Três meninas raptadas e mortas em menos de uma semana, no Paraná, levaram a reportagem da FOLHA a pesquisar e constatar que é muito fácil o contato de estranhos com crianças que estão defronte da escola aguardando à entrada em aula (caso de Londrina) e também na hora de irem embora. Acontece com meninas e meninos. São muitos os alunos pequenos que chegam e retornam sozinhos. Uma imperdoável irresponsabilidade dos pais.
  Os fatos narrados por três repórteres deste Jornal demonstraram que é preciso mudar costumes e implantar um sistema conjunto entre pais e escolas, para não permitir a facilitação a raptos e às conseqüências decorrentes. Não foi difícil aos repórteres (homens) abordar meninas e meninos de idade média de 10 anos, nos portões das escolas visitadas. Sem saber que os três estranhos faziam um trabalho jornalístico, as crianças abordadas foram revelando seus roteiros da casa para a escola.
  Uma menina de 8 anos, que não mora longe de onde estuda, disse que vai e volta sozinha. A comprovação flagrante foi que são muitas as criançaas chegando sós, sem um acompanhante adulto, e se assim é com a chegada é tambem com o retorno para casa. Nessas escolas nenhuma viatura policial passou enquanto ali estavam os repórteres. Se os pais descuidam dos filhos pequenos dessa forma, estão facilitando que o pior possa contecer. Um trabalho conjunto entre pais e escolas precisa ser adotado, e o exemplo de que esse sistema de segurança funciona foi mostrado pela reportagem da FOLHA citando uma escola de Curitiba (e assim é em grande número delas). Ali os pais conduzem os filhos à aula e estes não saem sozinhos, aguardando no pátio interno. Além disso, em aula os alunos recebem orientação sobre segurança e os cuidados que devem tomar. Se há descaso a essas normas os pais são cobrados.

[TESTE DE COMPREENSÃO]:
**1)** Transcreva do texto sobre a segurança das crianças na porta das escolas a passagem que vai de "Os fatos narrados" até "para a escola.", inclusive.
**2)** Dê sequência ao texto sobre a segurança das crianças na porta das escolas, começando logo após a última frase apresentada.

[INFORMAÇÕES FORNECIDAS]:
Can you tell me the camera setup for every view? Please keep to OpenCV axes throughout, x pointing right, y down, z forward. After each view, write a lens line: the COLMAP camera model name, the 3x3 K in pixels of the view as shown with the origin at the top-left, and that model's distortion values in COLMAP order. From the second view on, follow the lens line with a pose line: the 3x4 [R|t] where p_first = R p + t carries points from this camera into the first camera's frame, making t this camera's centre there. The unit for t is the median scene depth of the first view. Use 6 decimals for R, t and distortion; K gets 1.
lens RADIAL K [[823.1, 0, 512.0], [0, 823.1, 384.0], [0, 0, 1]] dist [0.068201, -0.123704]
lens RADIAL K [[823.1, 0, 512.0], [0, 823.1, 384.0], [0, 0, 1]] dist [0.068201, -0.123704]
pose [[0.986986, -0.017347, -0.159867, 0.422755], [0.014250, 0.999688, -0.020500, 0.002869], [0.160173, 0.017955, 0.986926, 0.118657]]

[RESPOSTAS POR TAREFA]:
**1)**
Os fatos narrados por três repórteres deste Jornal demonstraram que é preciso mudar costumes e implantar um sistema conjunto entre pais e escolas, para não permitir a facilitação a raptos e às conseqüências decorrentes. Não foi difícil aos repórteres (homens) abordar meninas e meninos de idade média de 10 anos, nos portões das escolas visitadas. Sem saber que os três estranhos faziam um trabalho jornalístico, as crianças abordadas foram revelando seus roteiros da casa para a escola.

**2)**
  Quando a própria família negligencia, não pode exigir da escola e da polícia que cuidem sozinhas do problema. Se, irresponsavelmente, permite que – principalmente as meninas, que são mais visadas e vulneráveis – saiam de casa e retornem sozinhas, mesmo que residindo próximo do local do estudo, estão colaborando para eventualidades imprevisíveis. Os casos ora acontecidos e os tantos outros do gênero deveriam servir de alerta, porque há muito perigo rondando.
  Pais que chegam a esse ponto de irresponsabilidade precisam ser denunciados pelas escolas, e organismos como as Promotorias de Justiça também devem agir, porque são crianças que estão sob sério risco de rapto e tudo o mais de pior.